TAREFA ATRIBUÍDA: No excerto sobre os fósseis do Algarve, reescreva em lista o parágrafo que começa por «A cerca de 40 quilómetros de Messines», conservando os factos principais.

EXCERTO:
__________

Os fósseis em São Bartolomeu de Messines já eram conhecidos desde os anos 70 do século passado, quando foram identificados pelo geólogo francês Christian Palain.

Aliás, toda esta zona do Algarve, integrando os concelhos de Silves, Albufeira e Loulé, faz parte do futuro Geoparque Algarvensis, que está em fase final de candidatura a essa classificação por parte da UNESCO, precisamente devido à riqueza geológica do território.

A cerca de 40 quilómetros de Messines, na zona da Penina, junto à Rocha da Pena, no interior do concelho de Loulé, e mais ou menos no mesmo período geológico, foi encontrado o fóssil do Metoposaurus algarvensis, um grande anfíbio parecido com uma salamandra gigante, com cerca de 227 milhões de anos, que só foi descrito até ao momento nesta região do mundo, ou seja, até agora só aqui foi encontrado.

__________

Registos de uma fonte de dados
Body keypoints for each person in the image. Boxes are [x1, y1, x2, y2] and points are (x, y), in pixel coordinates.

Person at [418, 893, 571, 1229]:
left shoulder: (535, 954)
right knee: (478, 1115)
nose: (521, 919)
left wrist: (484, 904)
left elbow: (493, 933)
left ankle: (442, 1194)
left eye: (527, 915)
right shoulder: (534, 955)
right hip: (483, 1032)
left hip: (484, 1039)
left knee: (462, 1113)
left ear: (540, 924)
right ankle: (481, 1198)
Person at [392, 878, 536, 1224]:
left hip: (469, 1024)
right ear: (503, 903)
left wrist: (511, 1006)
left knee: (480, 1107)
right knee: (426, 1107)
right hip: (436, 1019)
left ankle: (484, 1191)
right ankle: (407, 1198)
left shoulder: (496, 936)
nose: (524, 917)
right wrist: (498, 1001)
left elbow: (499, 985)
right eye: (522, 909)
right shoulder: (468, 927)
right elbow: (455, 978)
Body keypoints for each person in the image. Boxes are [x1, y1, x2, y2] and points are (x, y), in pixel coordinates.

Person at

__________

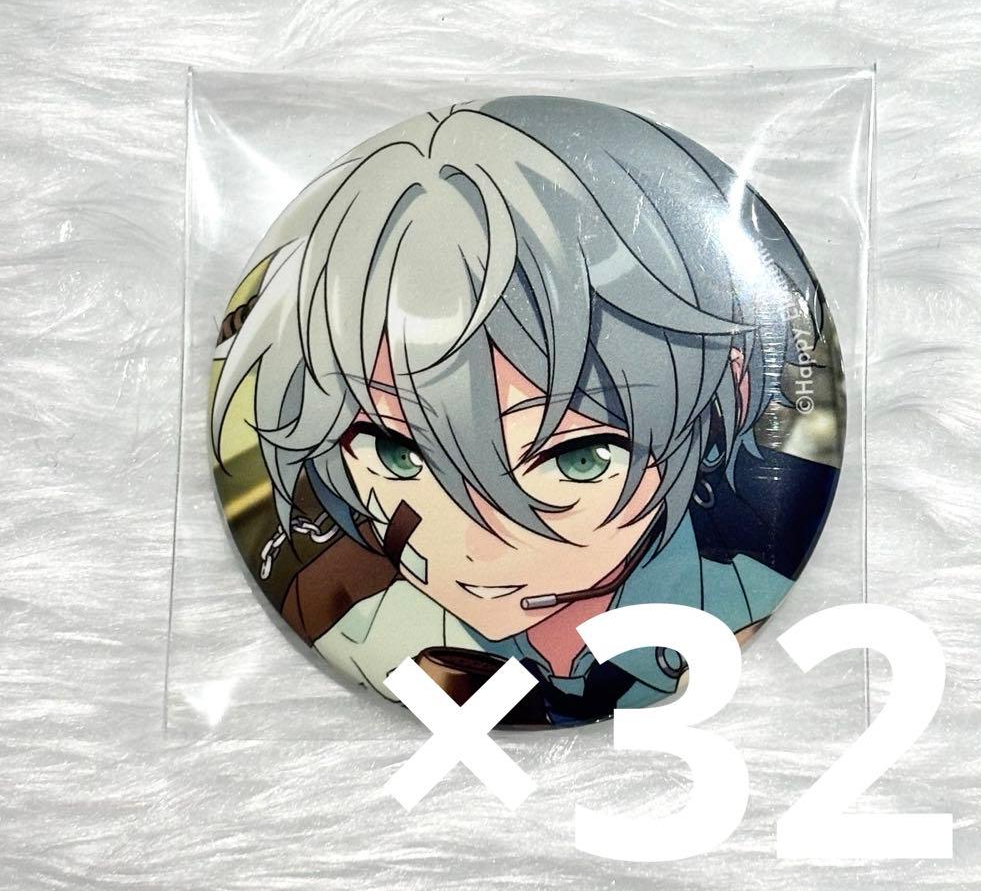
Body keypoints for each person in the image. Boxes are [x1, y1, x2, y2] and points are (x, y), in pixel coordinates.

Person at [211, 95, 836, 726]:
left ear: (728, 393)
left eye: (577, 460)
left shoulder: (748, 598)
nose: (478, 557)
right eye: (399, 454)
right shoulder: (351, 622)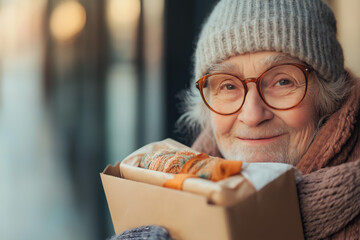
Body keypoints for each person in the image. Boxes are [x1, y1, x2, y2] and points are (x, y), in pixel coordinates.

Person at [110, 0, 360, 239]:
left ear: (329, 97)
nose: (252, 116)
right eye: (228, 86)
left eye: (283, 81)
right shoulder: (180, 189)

__________

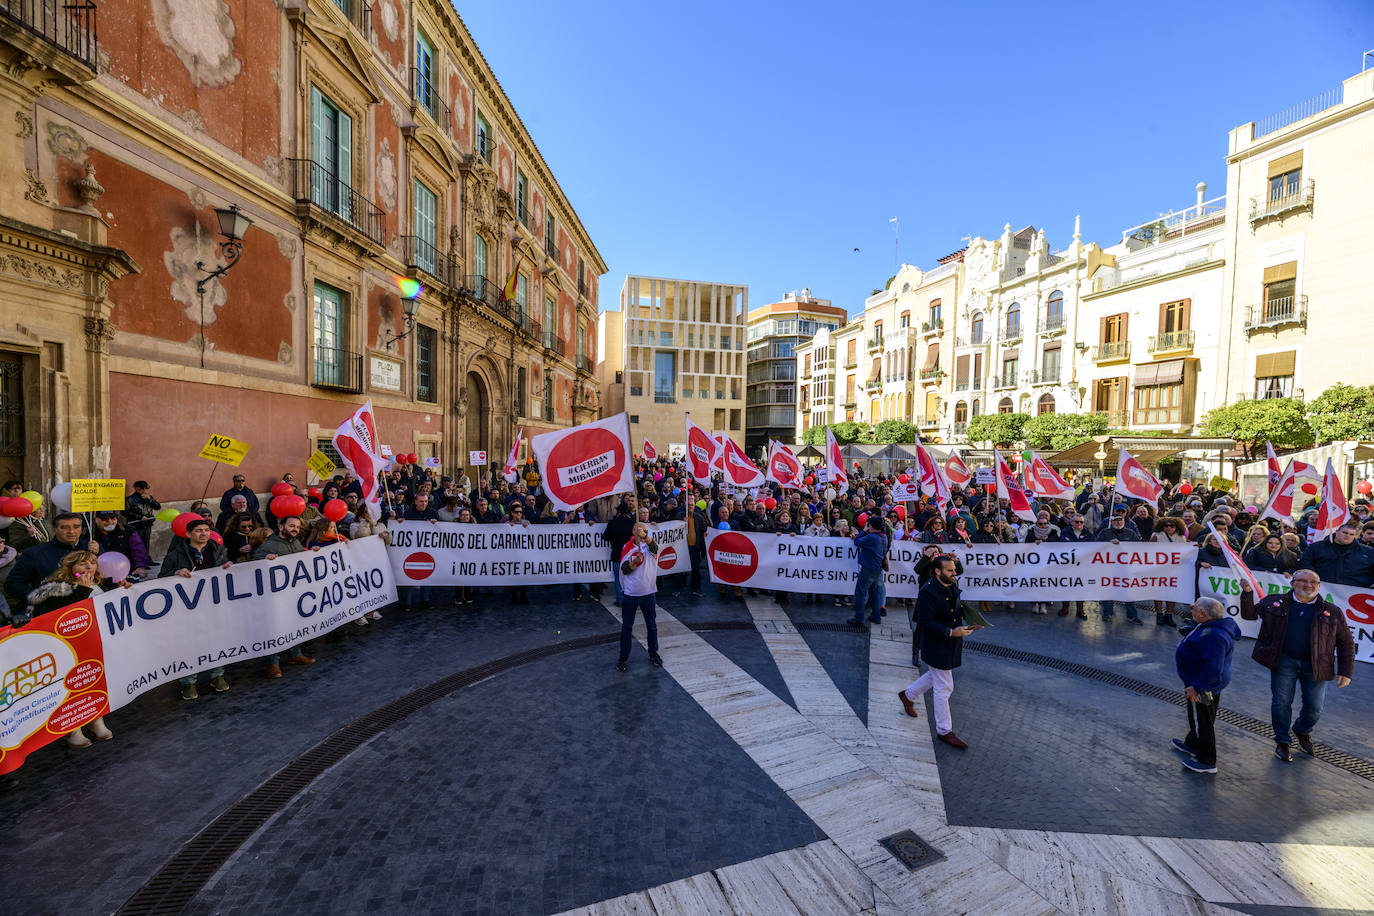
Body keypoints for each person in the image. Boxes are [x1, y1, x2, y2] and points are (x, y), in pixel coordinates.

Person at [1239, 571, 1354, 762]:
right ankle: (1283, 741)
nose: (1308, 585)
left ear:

__________

RESPOSTA ESCRITA:
- Local: zona da Penina, junto à Rocha da Pena, no interior do concelho de Loulé, a cerca de 40 quilómetros de Messines
- Fóssil: Metoposaurus algarvensis, um grande anfíbio parecido com uma salamandra gigante
- Idade: cerca de 227 milhões de anos, mais ou menos do mesmo período geológico dos fósseis de Messines
- Ocorrência: até agora só foi descrito e encontrado nesta região do mundo